At 0130 on August 15, 1975, the M/V Globtik Sun struck
an unmanned Chevron Oil Company oil production platform
approximately 100 miles from Galveston while en route from Aruba to Baytown, Texas.
The platform, designed for 12 oil wells, was unmanned because it was not yet in operation.
Approximately 7,000 barrels of oil spilled into the Gulf of Mexico
after the vessel's port bow tank ruptured.
As flames engulfed the vessel, the master gave the order to abandon ship.
Forty of forty-six crew members were rescued,
three charred bodies were found on board the ship August 17,
and three crew members were lost at sea.
Weather at the time was mild with clear skies, wind at 10 knots out of the SW, and seas 1-2 feet.
Apparently, the ship was on autopilot with the radar turned off
when the watch was relieved at midnight.
The charts that were in use were not up-to-date and showed no fixed structures on the ship's trackline.
When the radar was turned at 0030, nothing was visible.
At 0045, the radar revealed an object approximately 9 miles away on the starboard side of the vessel.
The Captain of the vessel claimed that he saw no navigational lights on the platform
even though a Chevron spokesman said they were functioning properly.
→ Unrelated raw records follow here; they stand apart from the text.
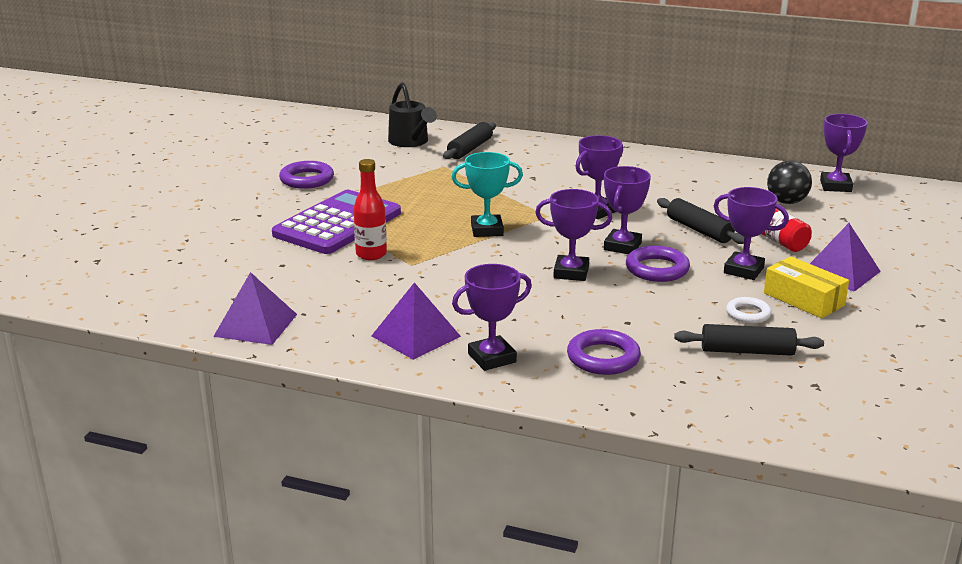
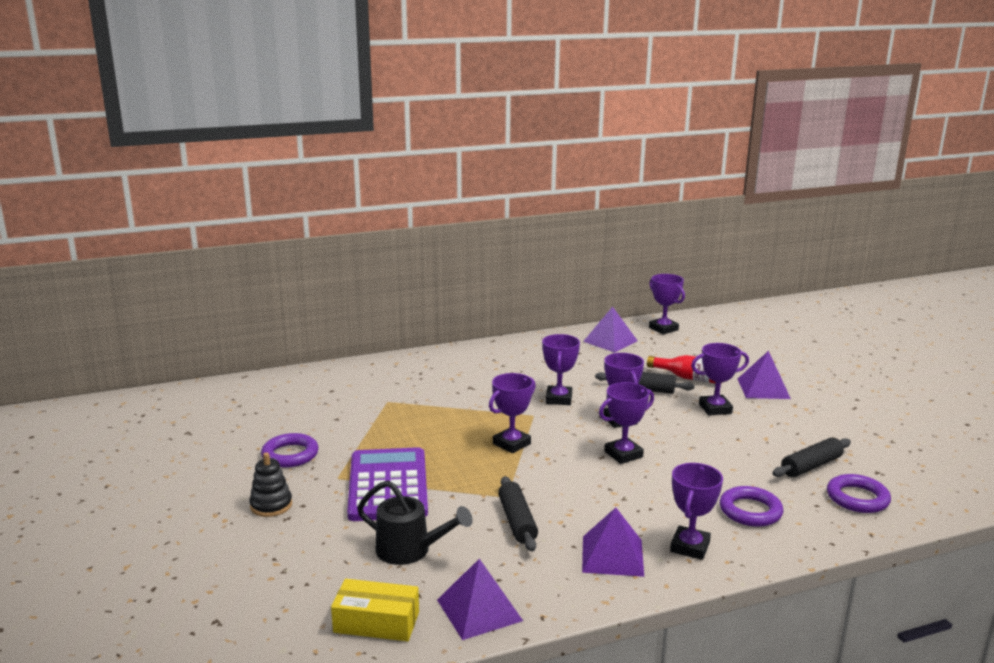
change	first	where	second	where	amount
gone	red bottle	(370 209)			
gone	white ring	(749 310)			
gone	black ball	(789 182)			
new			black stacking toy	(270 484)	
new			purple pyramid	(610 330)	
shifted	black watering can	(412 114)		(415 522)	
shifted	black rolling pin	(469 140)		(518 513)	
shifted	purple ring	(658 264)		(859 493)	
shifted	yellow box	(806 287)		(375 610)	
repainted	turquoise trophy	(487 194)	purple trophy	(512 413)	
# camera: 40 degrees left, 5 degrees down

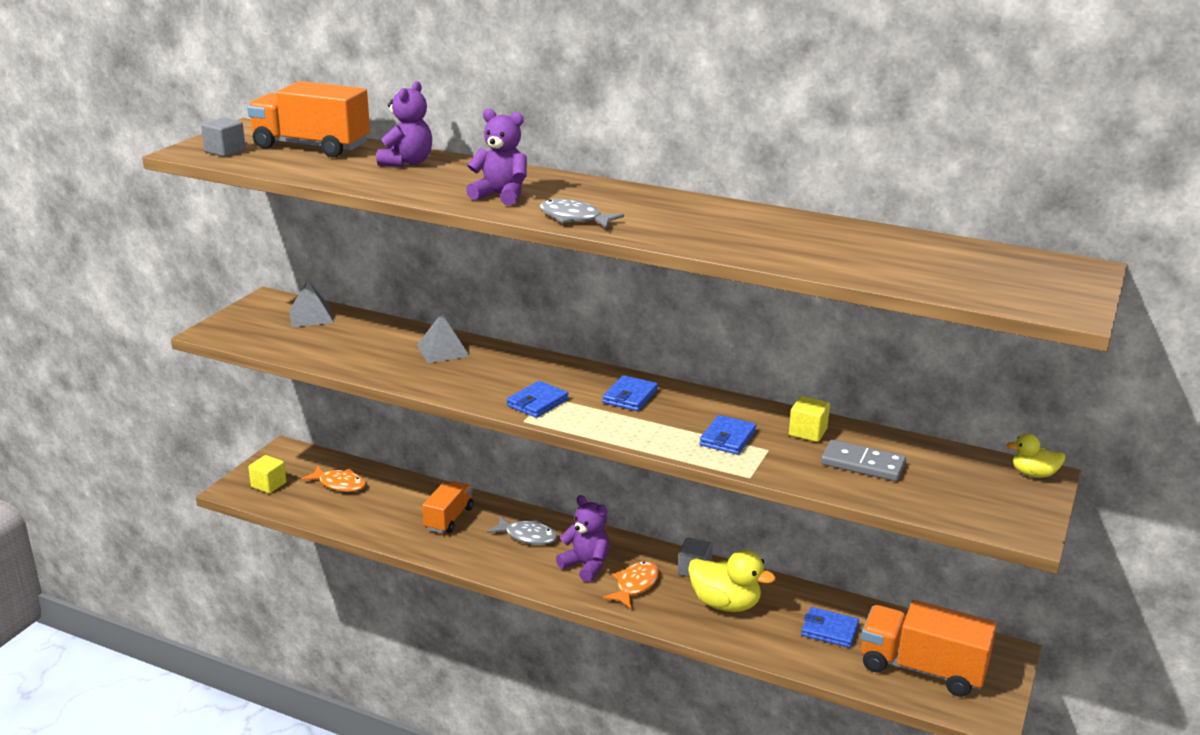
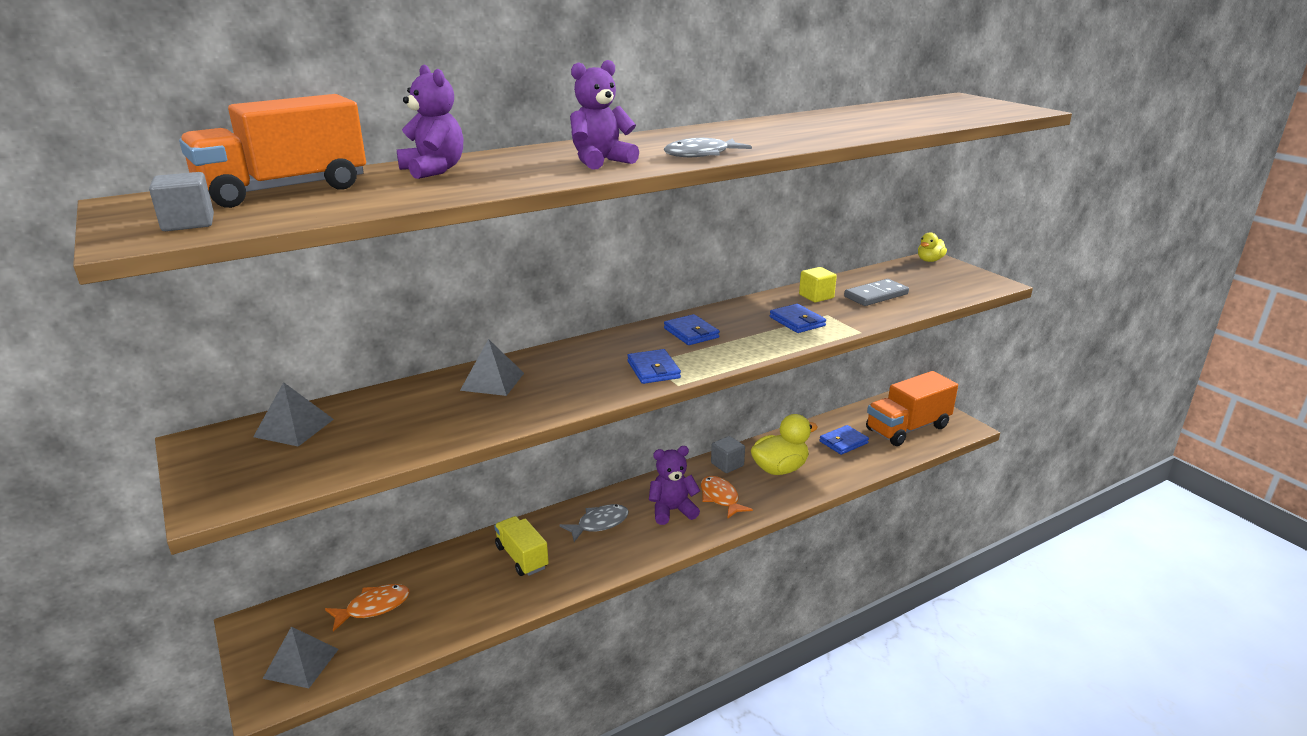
change	first	where	second	where	amount
swapped	yellow cube	(267 474)	grey pyramid	(301 657)	
repainted	orange truck	(447 507)	yellow truck	(521 546)	
# camera: 55 degrees left, 0 degrees up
The mate failed to plot the object.
At 0130, the port bow of the vessel struck the eastern side of the platform,
opening up a gash 2 feet wide by the length of the bow tank.
The cargo ignited and the fire spread towards 15 drums of lube oil.
An emergency call was made and the ship was abandoned while fire
and smoke engulfed the forward port section of the ship.
Personnel working on other platforms in the area immediately responded to the accident.
Six utility boats surrounded the Globtik Sun within 30 minutes.
Two Coast Guard cutters and four aircraft arrived on-scene on August 15.
The charred vessel was towed by McAllister Towing to Galveston on August 18.
The Globtik Sun was later sold for scrap.